Promising a new era of transparency, new-look JKX sees “significant scope for improvement in capital investments” and “areas to realize both cost savings and production gains,” it said in an operations update February 29. This would allow it to deliver “significant improvements to the value,” said the new CEO, Tom Reed, after a month spent going through the company’s books. But he also said there was litigation risk, and “many challenges facing the company, not all of them easily understood from previous communication.”

Unlike conventional takeovers where the buyer can do due diligence, the new board took control of JKX by calling for an extraordinary general meeting, where the vote to remove the existing board succeeded.

Among the unwelcome discoveries the new board made as it went through the financial records was some $2.5mn in pay-offs which the previous board approved and paid to themselves in the last 24 hours before the final general meeting on January 28.

There was also another $6.9mn in legal fees: the previous board spent $3.9mn in attempts to stop two shareholders, Eclairs and Glengary, from voting at general meetings, notably on January 28; and it had to pay legal costs of about $3mn more when the UK Supreme Court found in favour of the challenge that these two shareholders brought.

Reed also warned of tax losses, or “legacy risk,” relating to changes in Ukrainian legislation, and which the company warned investors of before the change of management at the end of January. The government almost doubled rental payments on production from 28% to 55%, leading JKX to sue Ukraine for breaches of various treaties. The percentage has been lowered to 28% once more but the company has already spent $3.5mn in legal fees on this case.

The company was awarded an interim payment of some $180mn until final judgement is rendered on the main case, plus damages. The arbitration hearing is expected to take place in July 2016 and will result in additional legal costs for JKX although it might recover the full sum.

The former board of JKX warned that if the board were swept out of office this payment would be forfeit as there would be nobody to represent the company in the July hearing.

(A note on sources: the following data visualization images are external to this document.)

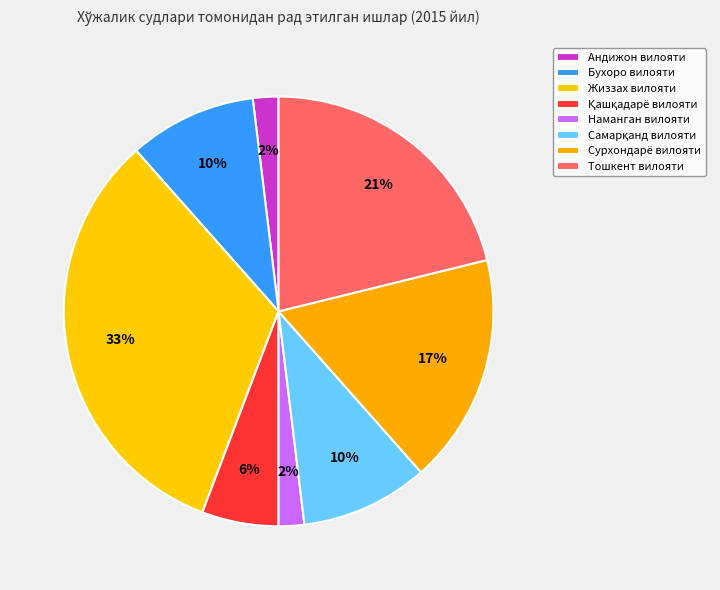

How many segments does this pie chart have?

8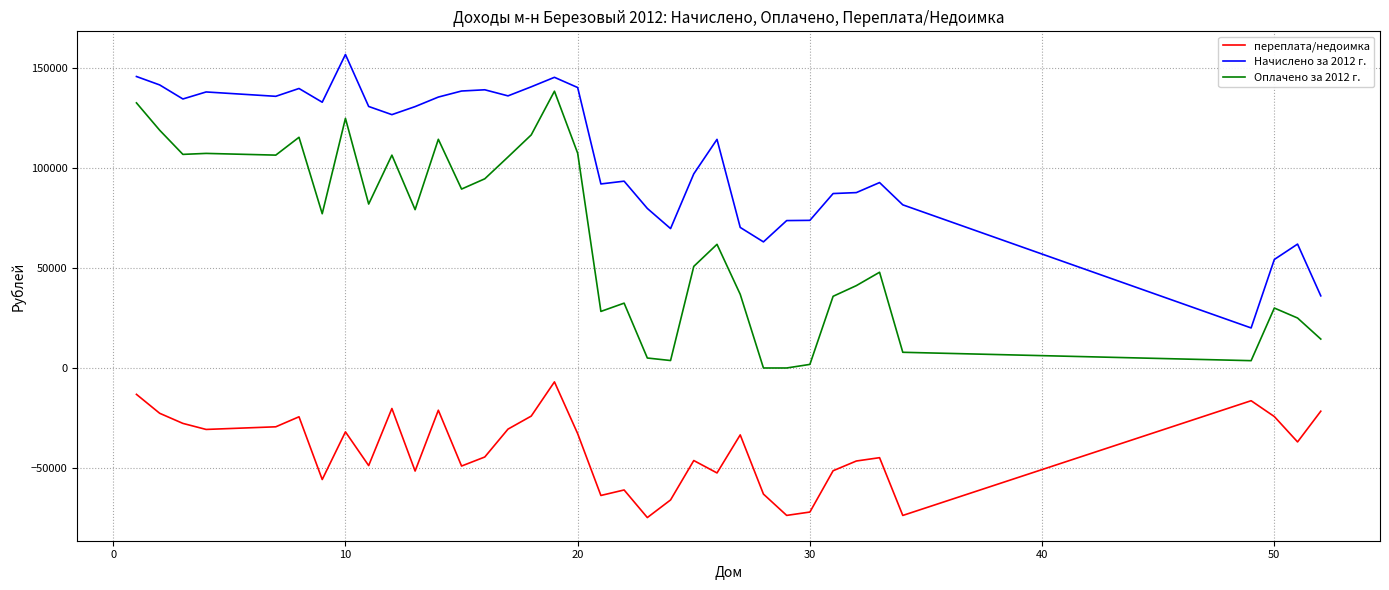

How many lines are shown in the chart?

3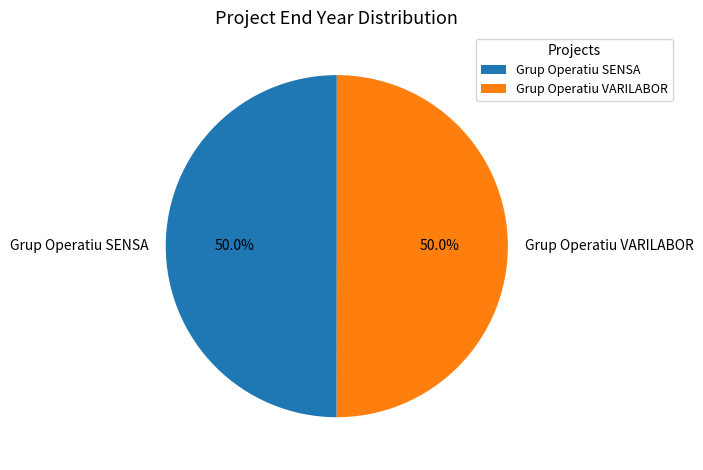

Approximately how many times larger is the value at Grup Operatiu VARILABOR compared to Grup Operatiu SENSA?

1.0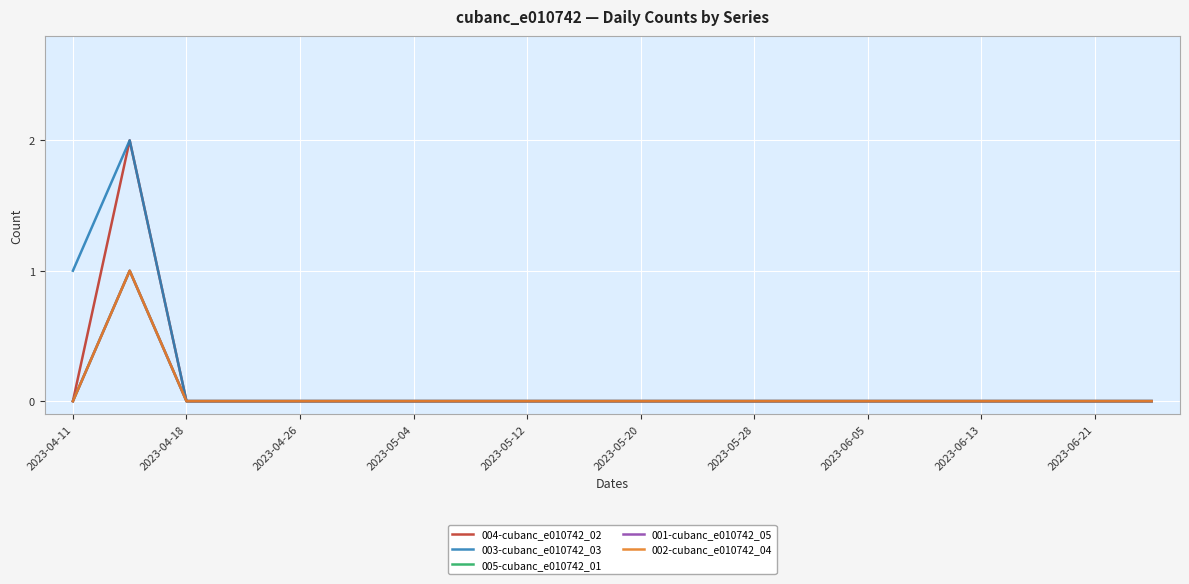

Does the chart display data point markers on the line(s)?

No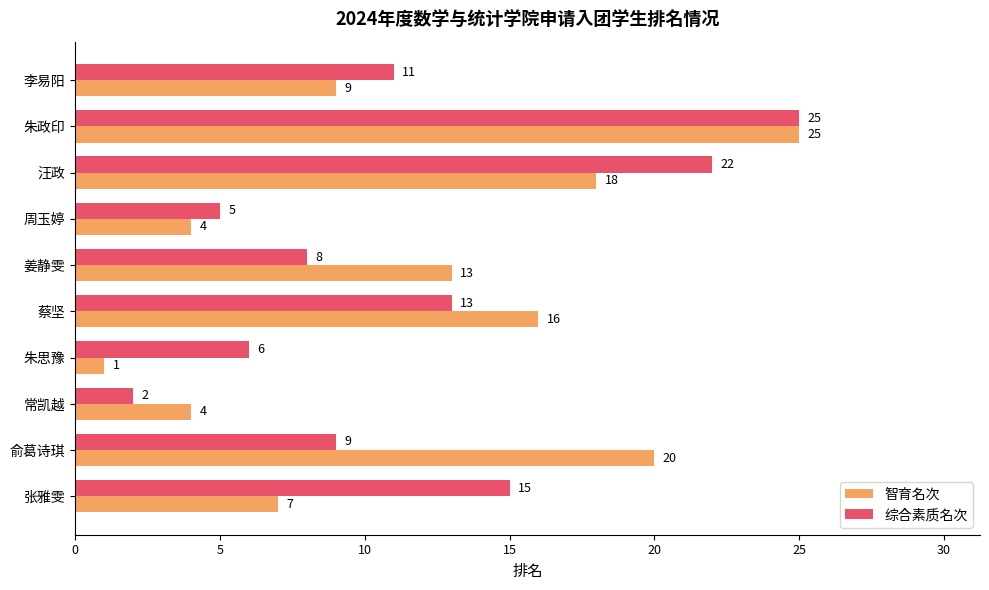

Which series has the largest total across all categories?

智育名次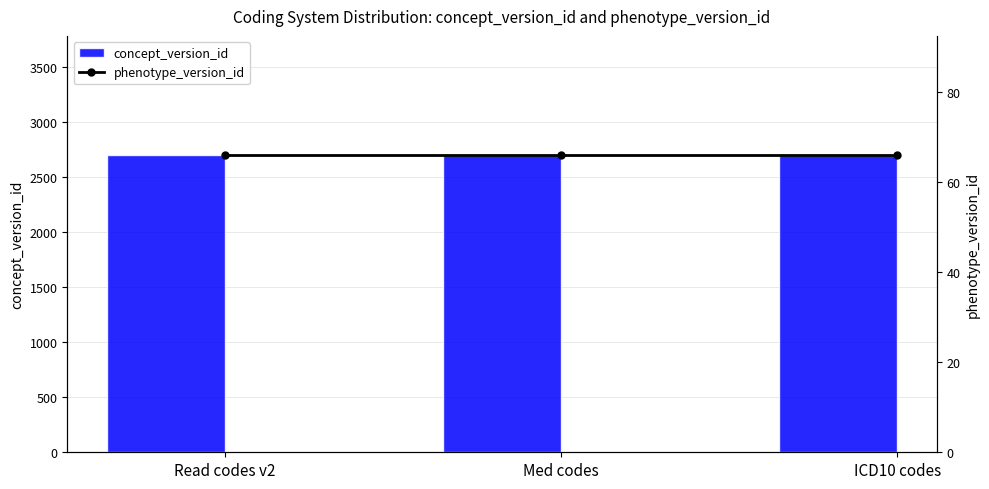

At which label does phenotype_version_id reach its peak?

Read codes v2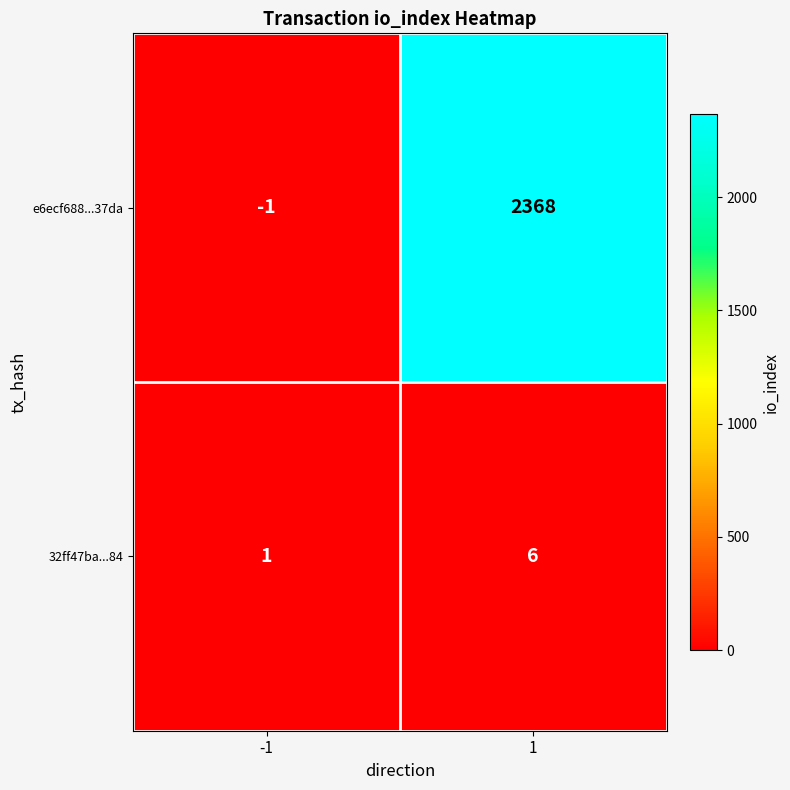

How many data points does each series have?

2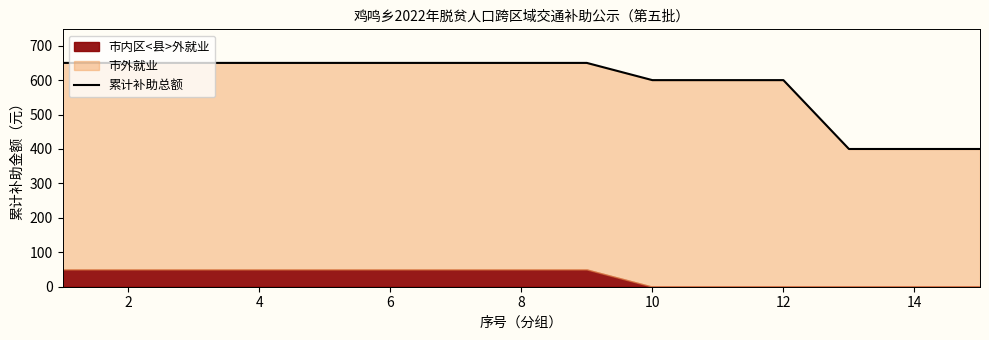

What is the value of the 4th point from the left?

650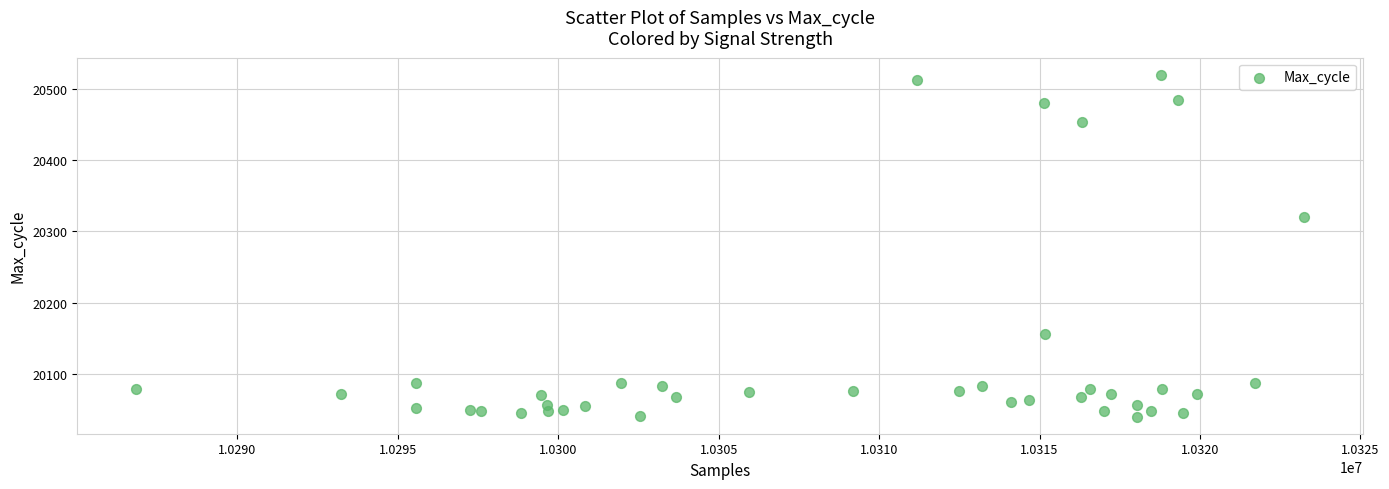

What Y value in the scatter plot is closest to 20280?

20320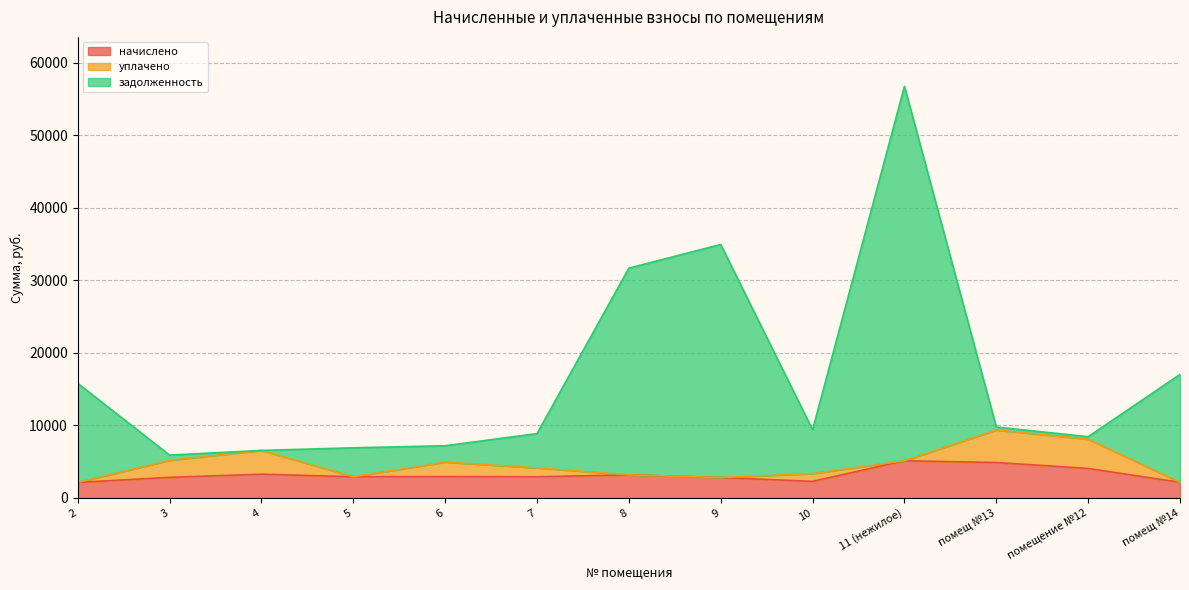

Is the value of задолженность at 9 greater than the value of начислено at 11 (нежилое)?

Yes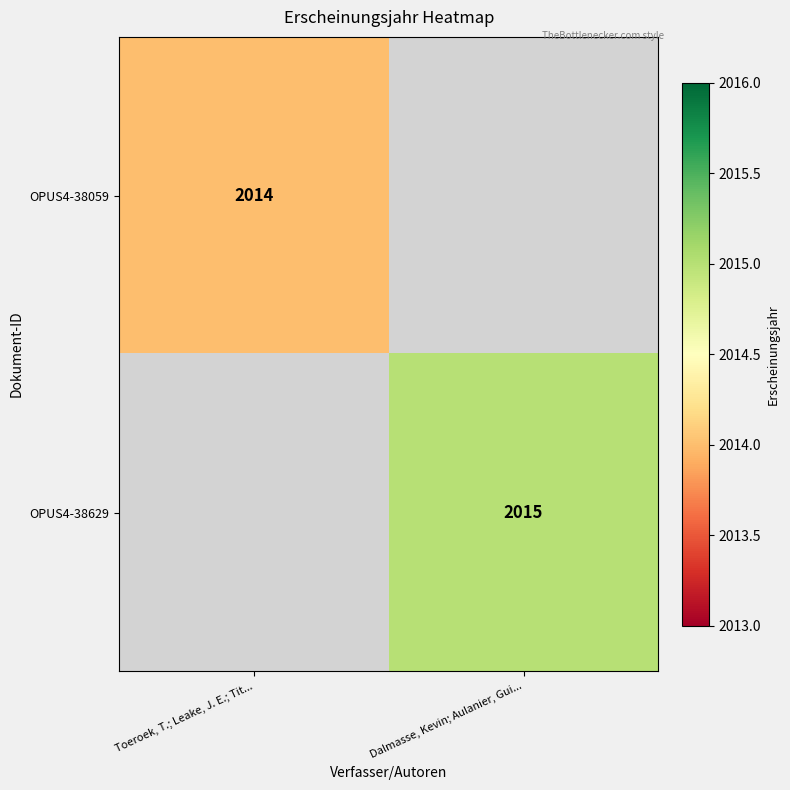

Is it true that OPUS4-38629 equals 2015 at Dalmasse, Kevin; Aulanier, Gui...?

True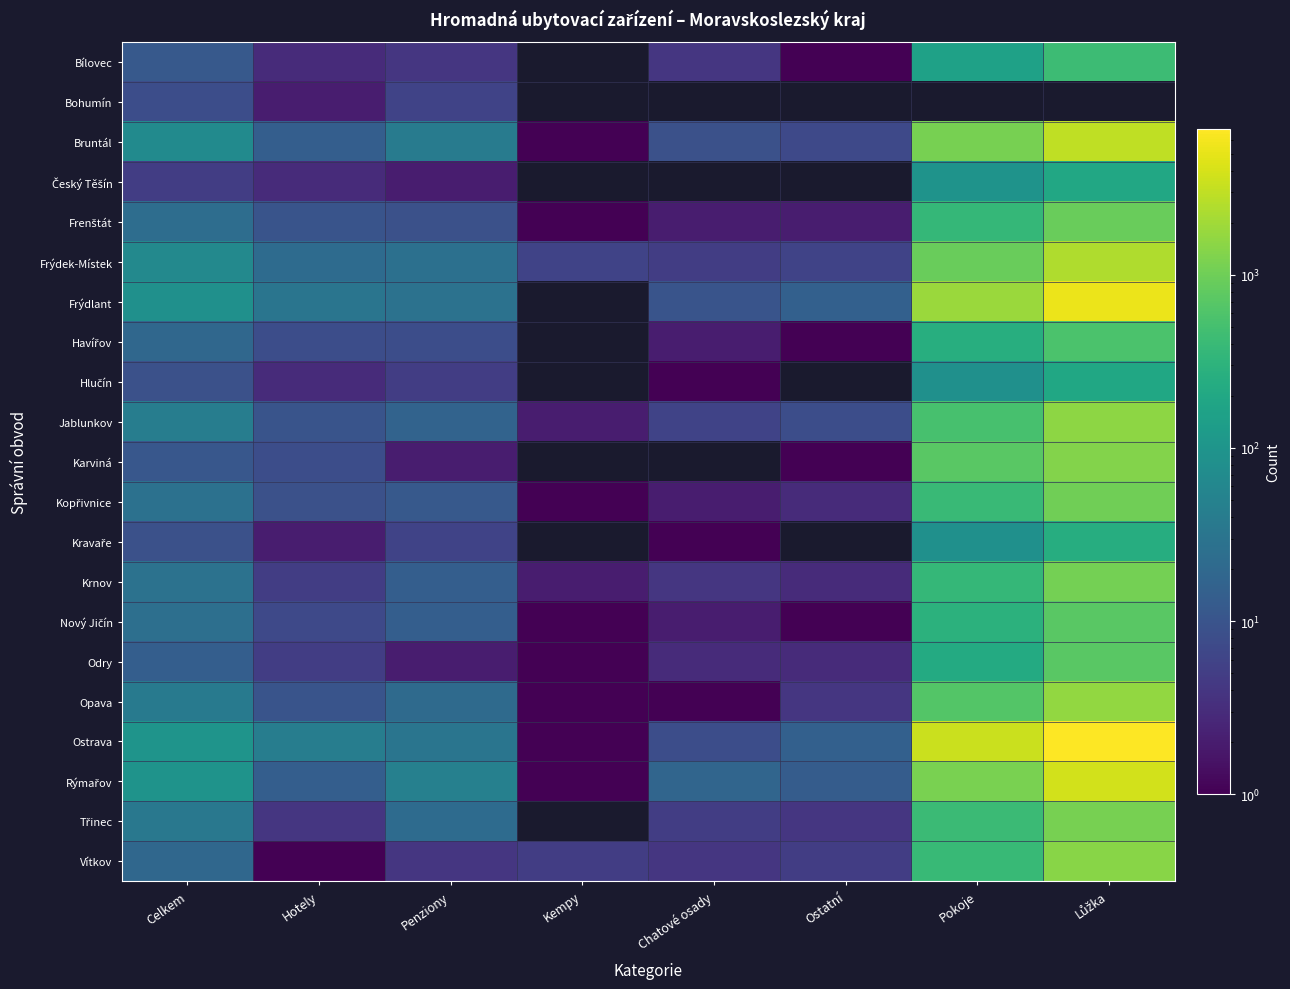

What is the spread (max minus min) of values at Celkem?

93.0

But on top of that, Reed warned, JKX has several potential near-term contingent liabilities arising from three separate court proceedings over the amount of rental fees paid in Ukraine for certain periods since 2007, which in total amount to a potential liability of about $41mn, including interest and penalties. “We believe that these claims are without merit under Ukrainian law and we will continue to contest them vigorously. There are several hearings scheduled in the coming months on these proceedings and we will update shareholders in due course,” he said.

In January 2016, it produced 10,553 boe/d of which 9,863 boe/d were gas. Of the total, 6,581 boe/d were produced in Russia and the remainder in Ukraine.  This compares with January 2015 production of 8,126 boe/d of which 7,284 boe/d was gas. Production growth came primarily from the restoration of production from well-27 in Russia. However unless last year’s capex freeze is lifted, and Reed did not say it would be, output will be likely to decline this year.